(DATA IN THIS EXERCISE)

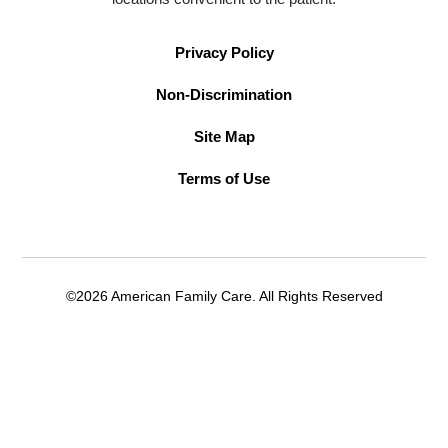
Privacy Policy
Non-Discrimination
Site Map
Terms of Use
©2026 American Family Care. All Rights Reserved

(End DATA IN THIS EXERCISE)

All of the records above are to be copied exactly, minus the pictures.

◆ YOUR SOLUTION:
Privacy Policy
Non-Discrimination
Site Map
Terms of Use
©2026 American Family Care. All Rights Reserved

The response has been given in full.